• _WORK TO BE COMPLETED_
When the line containing "#1 Wholesalers in Surat" is reached, begin reproducing lines exactly and continue through the last line of the records below.

((

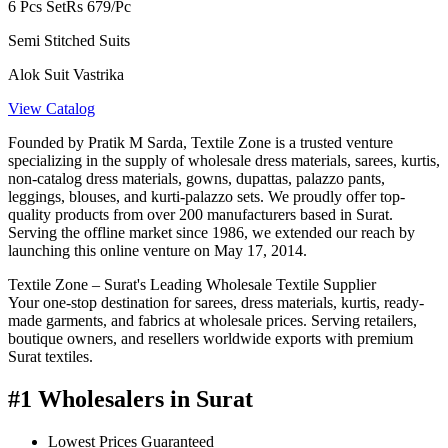
6 Pcs Set
Rs 679/Pc
Semi Stitched Suits
Alok Suit Vastrika
View Catalog
Founded by Pratik M Sarda, Textile Zone is a trusted venture
specializing in the supply of wholesale dress materials, sarees, kurtis,
non-catalog dress materials, gowns, dupattas, palazzo pants,
leggings, blouses, and kurti-palazzo sets. We proudly offer top-
quality products from over 200 manufacturers based in Surat.
Serving the offline market since 1986, we extended our reach by
launching this online venture on May 17, 2014.
Textile Zone – Surat's Leading Wholesale Textile Supplier
Your one-stop destination for sarees, dress materials, kurtis, ready-
made garments, and fabrics at wholesale prices. Serving retailers,
boutique owners, and resellers worldwide exports with premium
Surat textiles.
#1 Wholesalers in Surat
Lowest Prices Guaranteed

))

• _RESULT OF THE EXERCISE_
#1 Wholesalers in Surat
Lowest Prices Guaranteed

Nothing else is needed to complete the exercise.